Recent “calamitous” mistakes by Conservative prime ministers have left the UK “in a mess”, a former Tory Cabinet minister has said. 


Lord Patten, who served in Margaret Thatcher and John Major’s governments but has been a crossbench peer since 2011, said the 2016 European Union referendum and snap election this year could leave Britain with a poorer standing in the world than at the time of the Suez Crisis.

“It may be even worse than that, because Suez was the end of an era; it was the end of our colonial aspirations, we had the knees cut from under us, the legs cut from under us by the Americans,” he told ITV’s Peston on Sunday.

“The European Union was our replacement for that colonial role and thanks to the calamitous errors of two Conservative prime ministers in a row, who thought that they could manage the unmanageable English nationalist right-wing of the Conservative party, we’re in this hell of a mess.”

Another Conservative grandee, Ken Clarke, said he had never witnessed the party as fractured as today.

“I’ve seen nothing like this,” he told Sky News’s Sophy Ridge on Sunday show.

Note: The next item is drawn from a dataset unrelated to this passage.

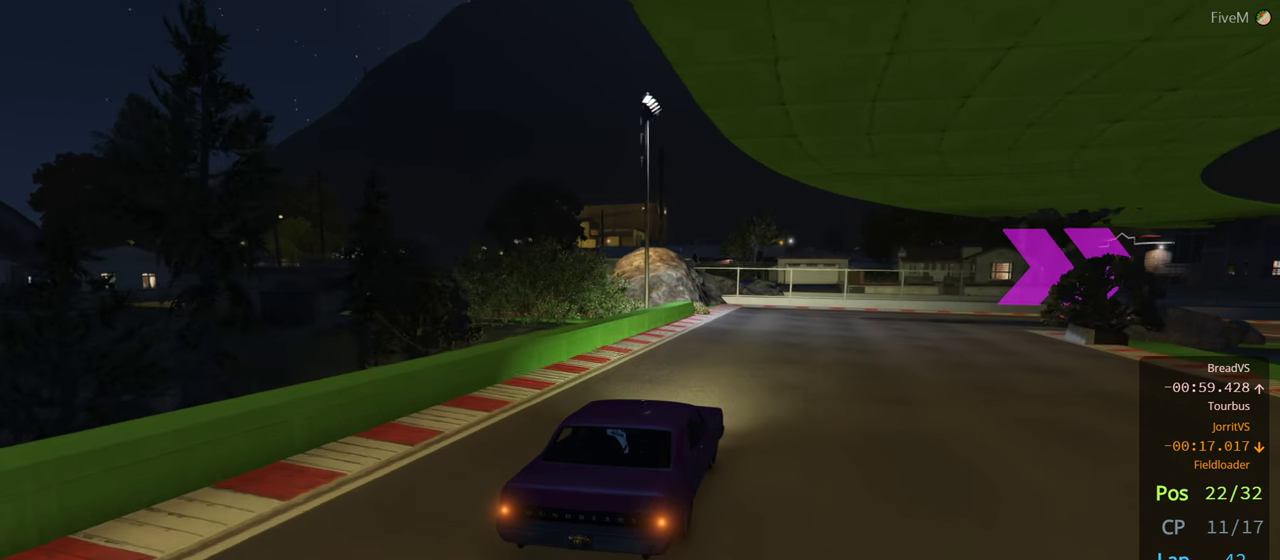
{"buttons": [], "left_stick": "right", "right_stick": "center", "events": [[16, "left_stick", "down-right"], [166, "left_stick", "center"], [216, "left_stick", "right"]]}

“You can make some comparisons with the late 1970s; you can make, I suppose, a fair few comparisons with the Major government where we didn’t really have a majority by the time we finished.

“But the background to all the problems we have with Brexit, the economy, the changing demands on the public services – nothing like this at all, it’s quite unique.”

Lord Patten, who served as a European Commissioner after leaving the Commons, also took aim at Theresa May’s perceived lack of personal warmth during the recent election campaign.

“It’s like becoming a doctor and not liking the sight of blood, it’s very odd that people go in to politics and unlike somebody like Bill Clinton, don’t actually like people very much,” he said.

While the peer said that it would not be “very seemly to dance on Theresa May’s grave”, he added: “I don’t think she was what the stock market would call a strong hold.”

And he also took aim at the party’s continuing discussions with the “toxic” DUP to prop up a minority Tory government and warned the Conservatives were on the verge of returning to the days of the “nasty party”.

“The DUP is a toxic brand and the Conservative party has got itself back in to this situation where there is a danger of it looking like the nasty party, to borrow from Theresa May, making a very brave speech to Conservative party conference, and how that’s improved by ganging up with the DUP,” he said.

Tory MP Jacob Rees-Mogg, who was also on the show, dismissed critics of the potential alliance, saying: “I think this is overstated by people who don’t want Mrs May to have a majority.”